For one, Ontario’s law societies are more holistic than split up co-regulators, says Mercer. That offers opportunities for integration and insights with programs such as LawPRO, which provides professional liability insurance. Plus, electing benchers makes sure they are accountable to the profession at large, rather than just a selection committee.
With the government already employing prosecutors, funding legal aid and engaging in civil litigation, Mercer says, it could create a “real problem of conflict” if the Ministry of the Attorney General also regulated lawyers.
He questions whether a governance overhaul is the right way to address the criticisms of self-regulation.
“I think it's very easy to imagine ideal solutions. It's very hard and very expensive to make radical change,” says Mercer. “I'll use the example of England where . . . a whole series of new regulators — frontline regulators and an oversight regulator — were created. That has very significant costs.

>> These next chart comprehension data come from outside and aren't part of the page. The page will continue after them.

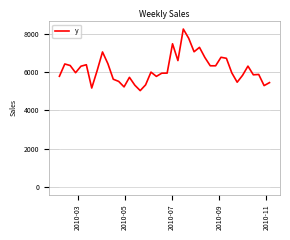

What is the maximum value shown in the chart?

8245.7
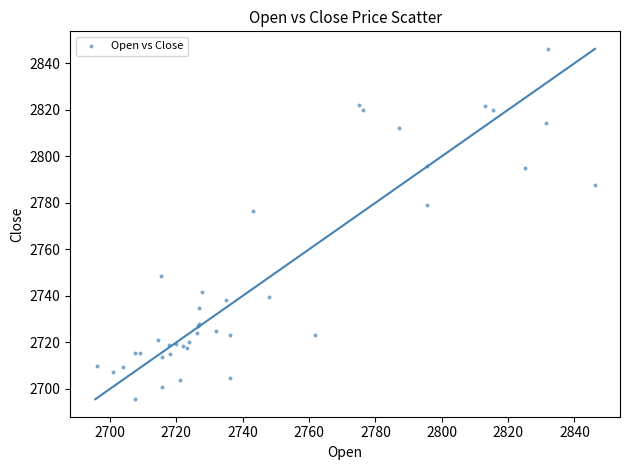

What Y value in the scatter plot is closest to 2770?

2776.3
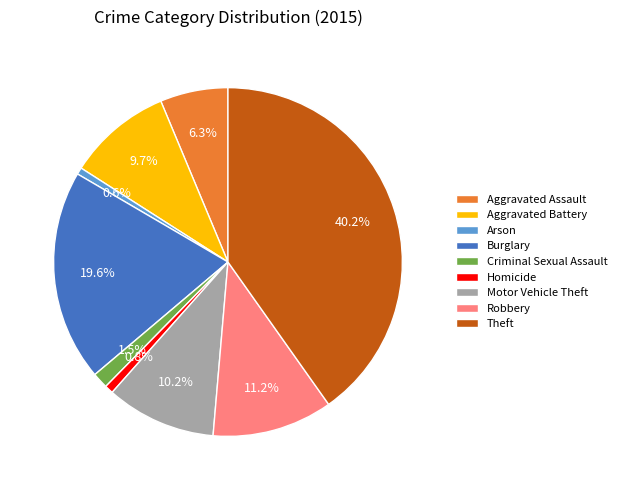

How many slices are in this pie chart?

9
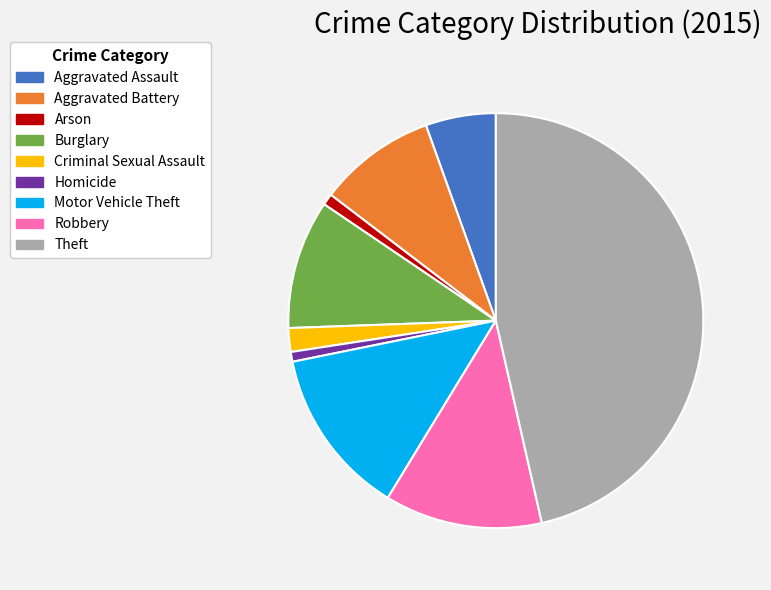

Which slice is the largest?

Theft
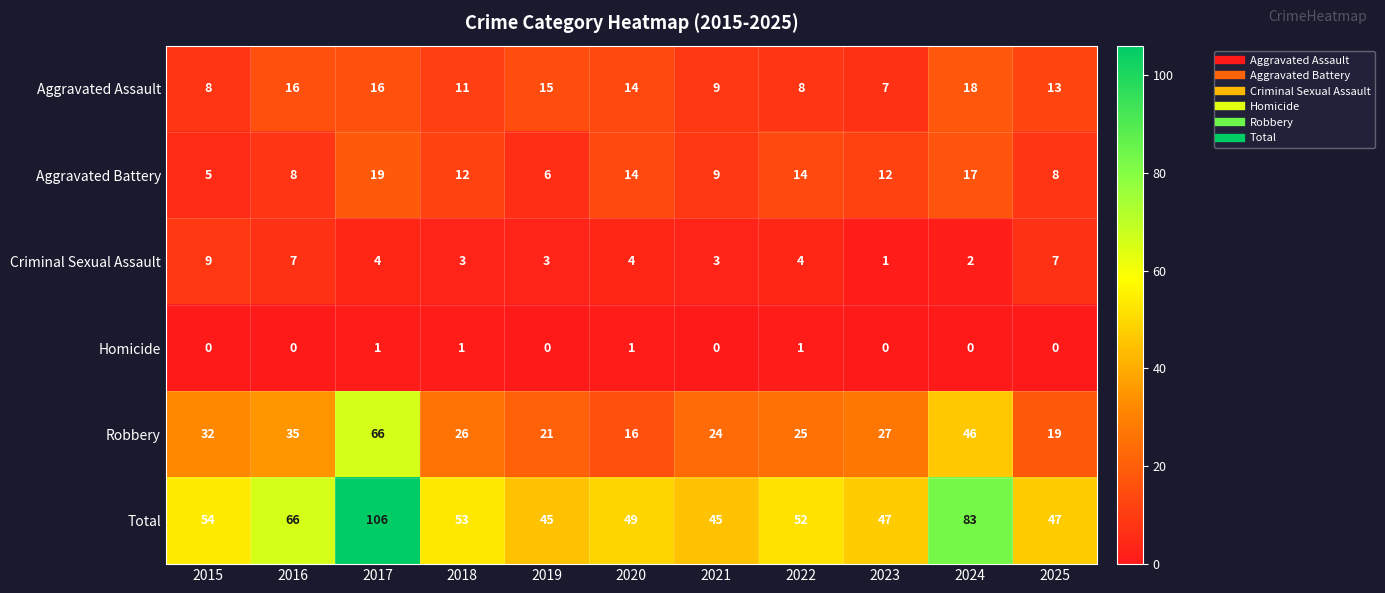

What is the spread (max minus min) of values at 2020?

48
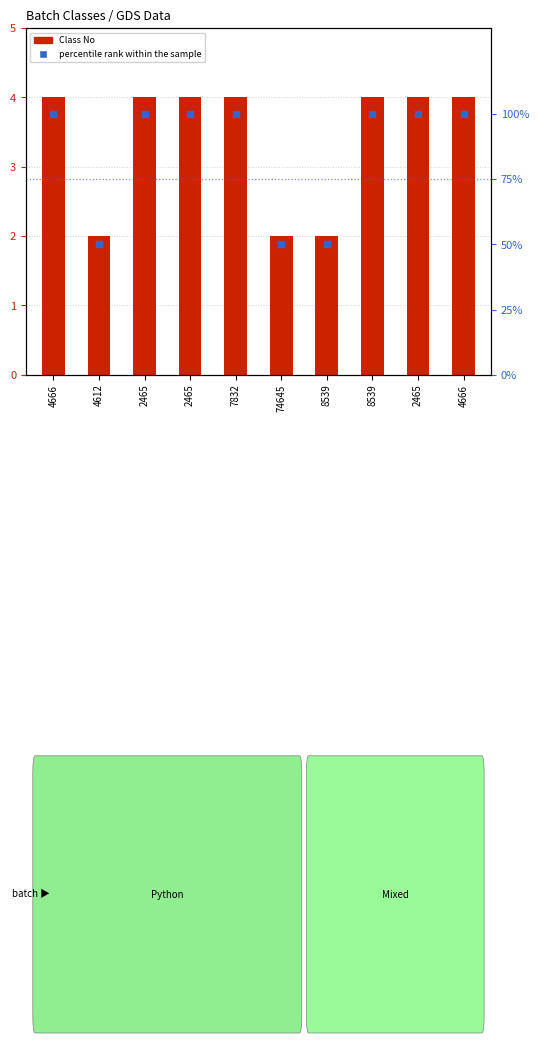

At which category is the sum across all series the highest?

4666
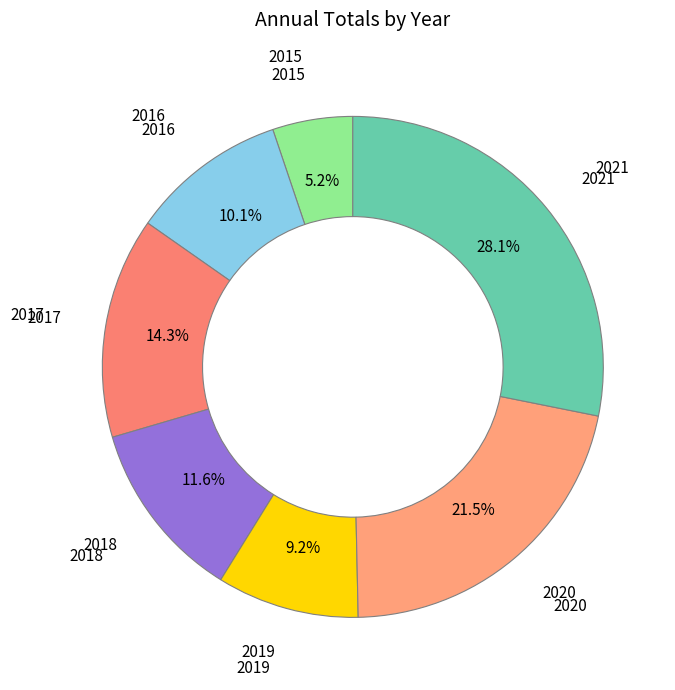

Which category has the smallest portion of the pie?

2015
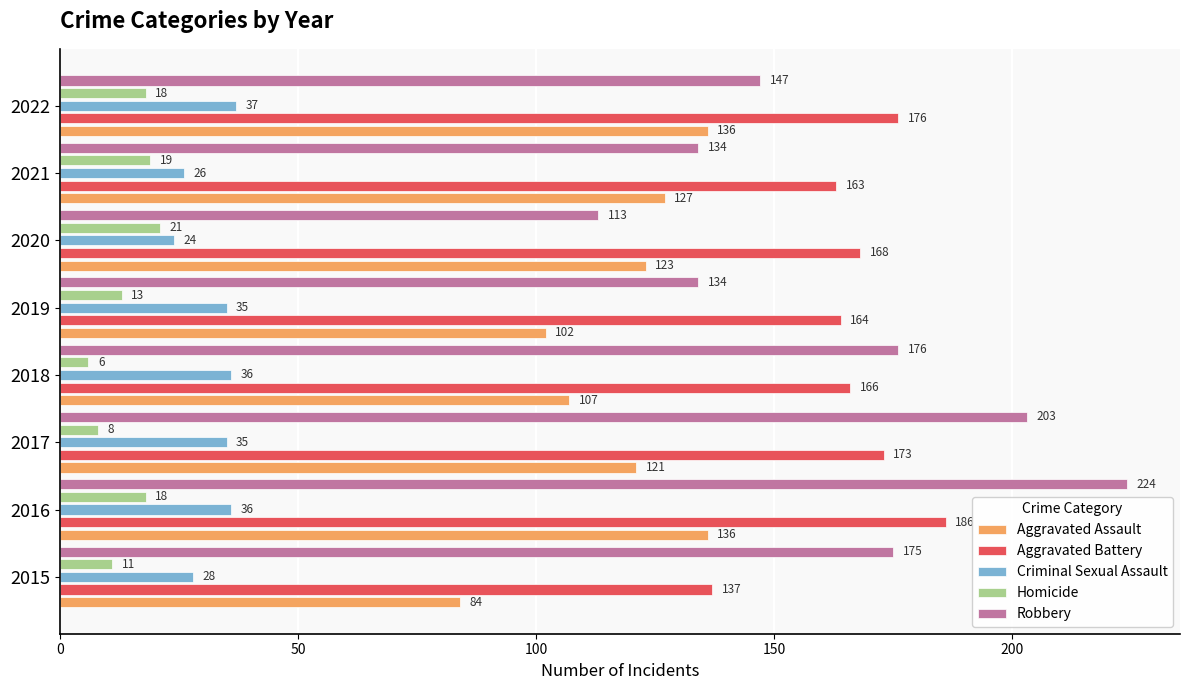

How many distinct data groups are displayed?

5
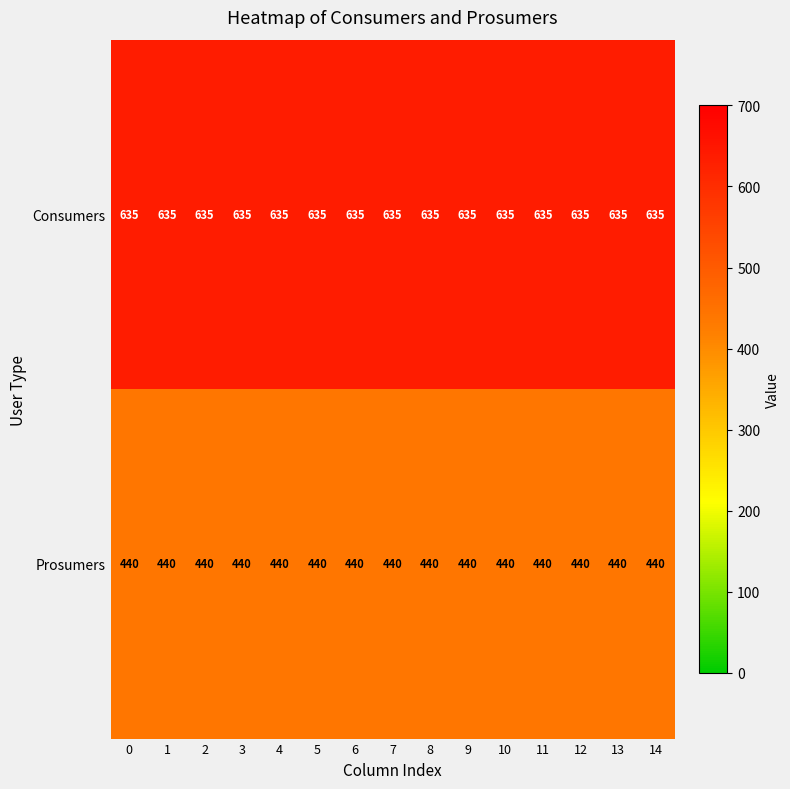

What is the difference between the highest and lowest values at 12?

195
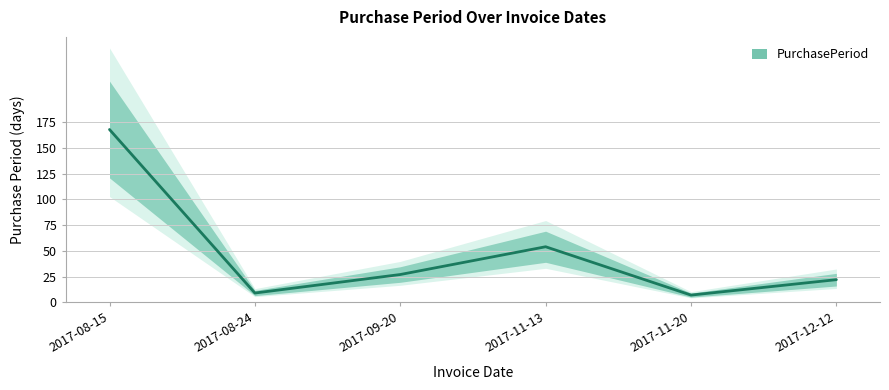

What value does the data have at 2017-08-15, to the nearest 5?

170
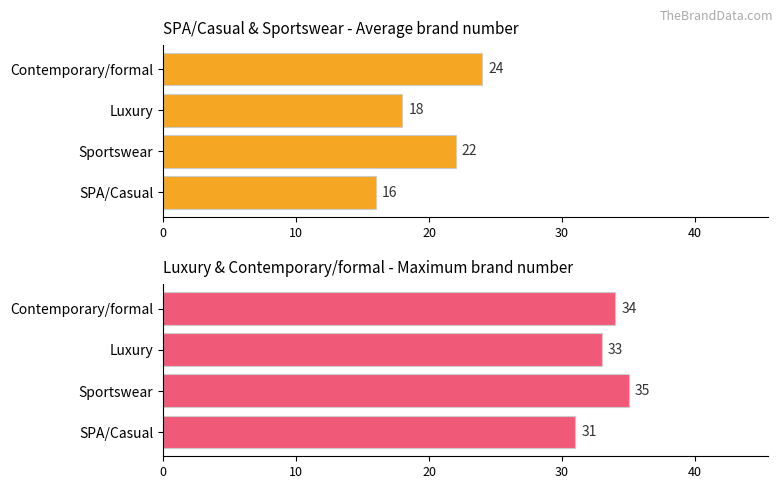

What is the total value across all series at Luxury?

51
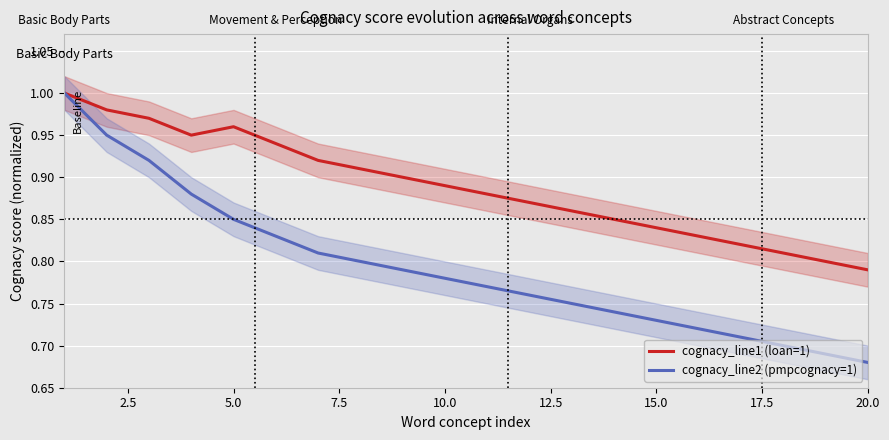

At which label does cognacy_line1 (loan=1) reach its minimum?

20.0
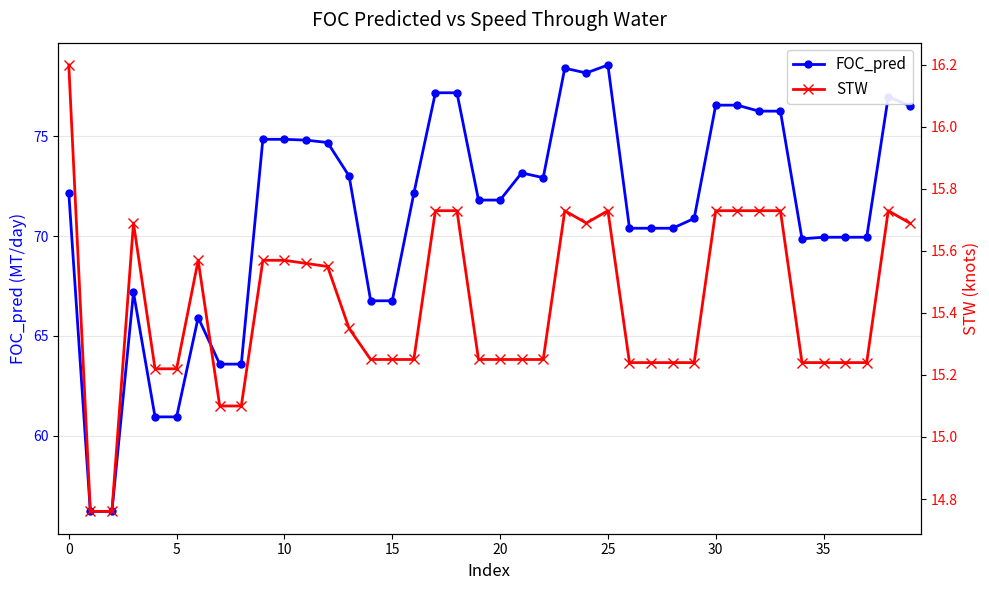

Count the number of categories in the chart.

40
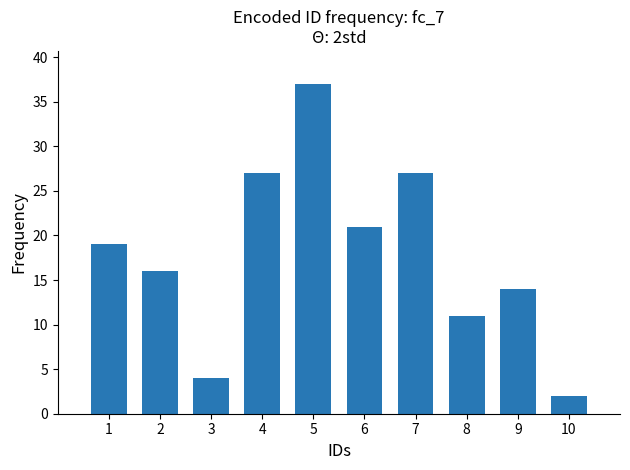

What is the sum of all values?

178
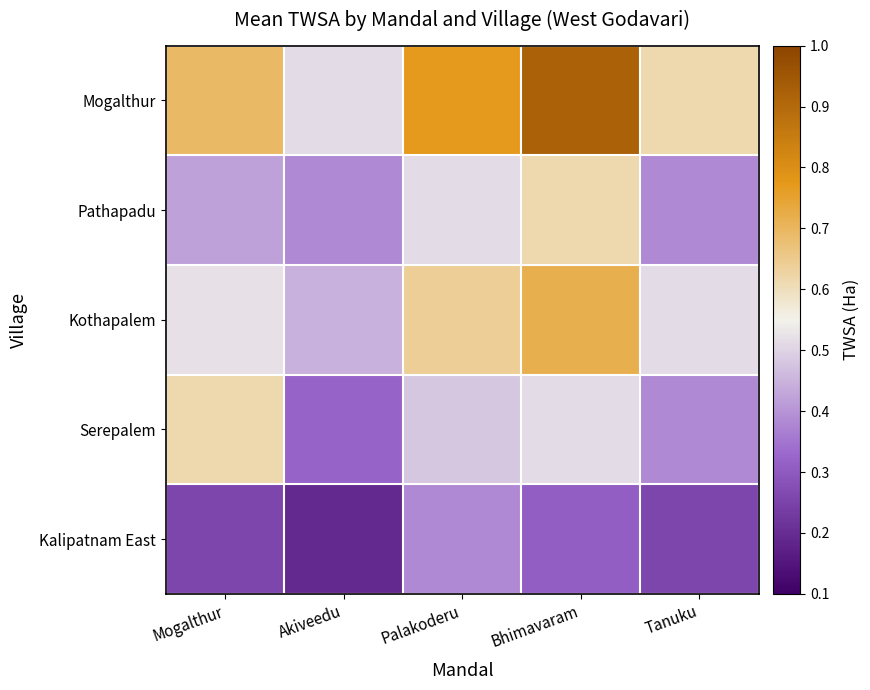

What is the total value across all series at Bhimavaram?

3.1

It requires huge amounts of effort and focus by people to create an entirely new system. And, at the end of the day, it's not completely obvious that it necessarily changes fundamental problems.”
He says law societies can do more to address problems such as the “echo chamber” of lawyers, pointing to his meetings with self-represented litigants over the past two years. The LSO’s paralegal standing committee is also carefully balanced to make sure neither lawyers nor paralegals nor members of the public dominate the discussion. He compared that with the issues that the LSBC has faced integrating paralegals into professional regulation.
“The law society has to strive to continue to act in the public interest, and thereby demonstrate it is a regulator worthy of public support,” says Mercer. “The system can be improved. It is not prudent to jettison everything because there are problems. It’s better to try to fix them.”